:: DATA SEGMENT ::
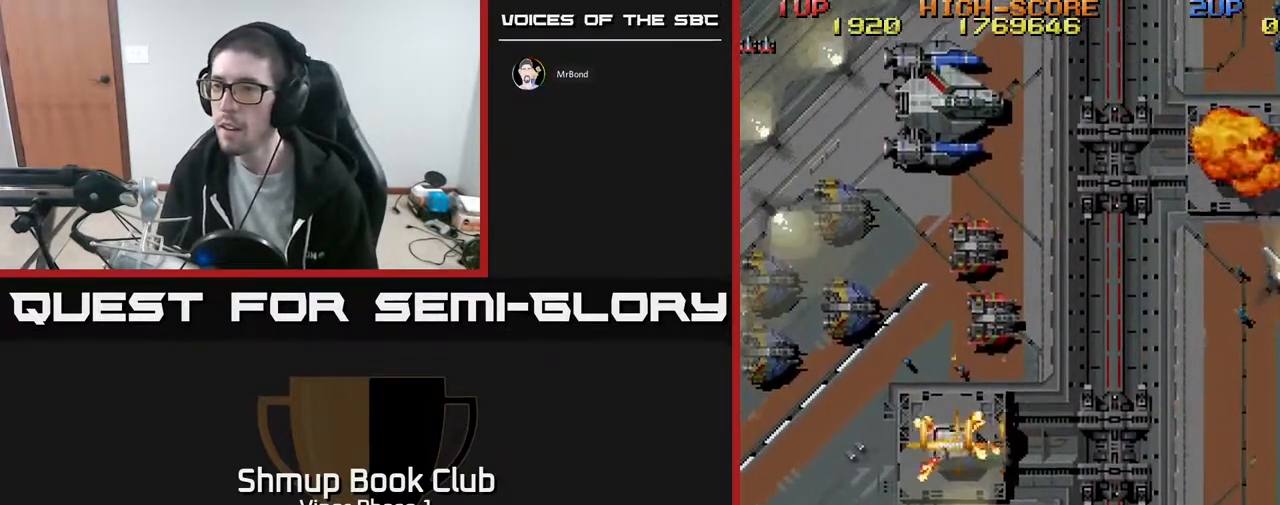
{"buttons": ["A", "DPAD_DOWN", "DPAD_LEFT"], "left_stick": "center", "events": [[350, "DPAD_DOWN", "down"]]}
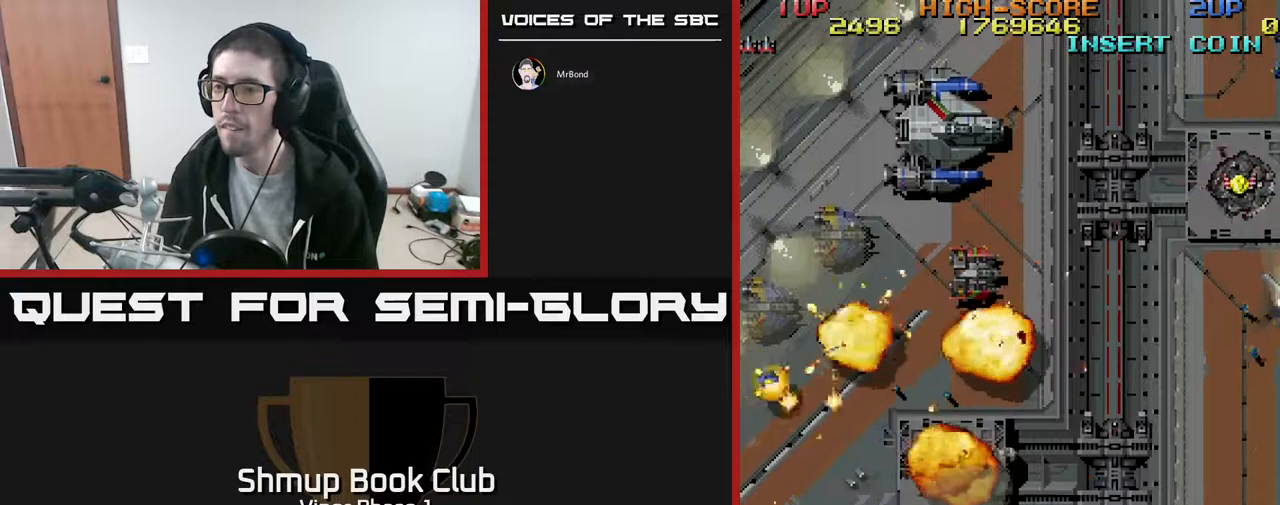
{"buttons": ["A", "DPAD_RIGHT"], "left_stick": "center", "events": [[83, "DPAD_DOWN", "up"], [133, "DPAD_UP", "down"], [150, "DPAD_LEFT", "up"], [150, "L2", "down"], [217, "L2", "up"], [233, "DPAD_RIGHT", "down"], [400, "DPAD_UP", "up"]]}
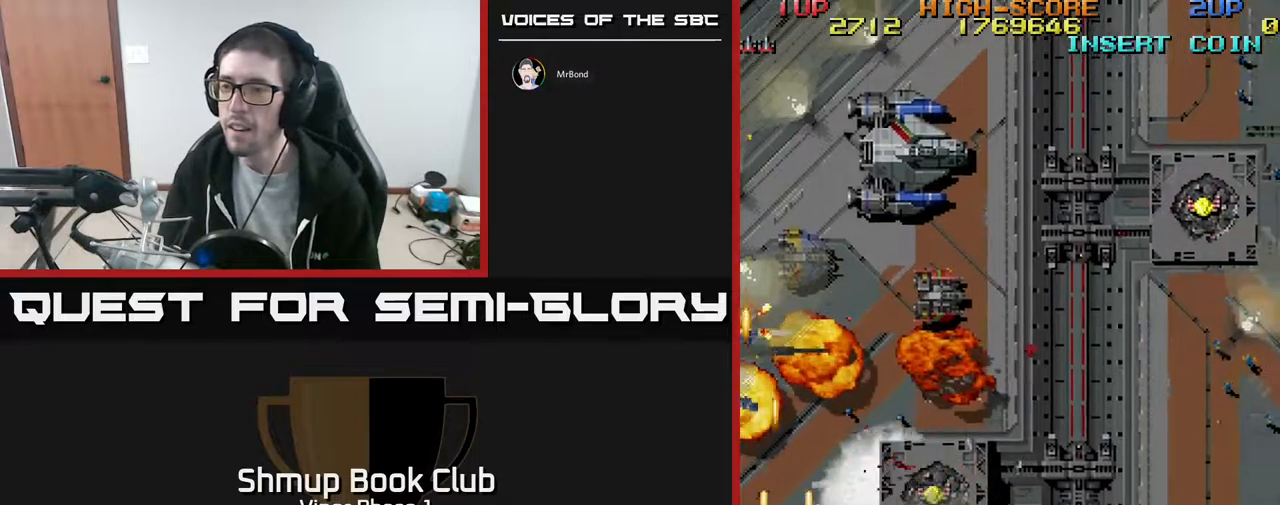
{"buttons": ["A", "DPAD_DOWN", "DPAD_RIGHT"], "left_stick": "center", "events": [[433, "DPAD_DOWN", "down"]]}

:: REQUIRED ACTION ::
Return all the data above as written, leaving out only the pictures.

:: RESULT OF THE EXERCISE ::
{"buttons": ["A", "DPAD_DOWN", "DPAD_LEFT"], "left_stick": "center", "events": [[350, "DPAD_DOWN", "down"]]}
{"buttons": ["A", "DPAD_RIGHT"], "left_stick": "center", "events": [[83, "DPAD_DOWN", "up"], [133, "DPAD_UP", "down"], [150, "DPAD_LEFT", "up"], [150, "L2", "down"], [217, "L2", "up"], [233, "DPAD_RIGHT", "down"], [400, "DPAD_UP", "up"]]}
{"buttons": ["A", "DPAD_DOWN", "DPAD_RIGHT"], "left_stick": "center", "events": [[433, "DPAD_DOWN", "down"]]}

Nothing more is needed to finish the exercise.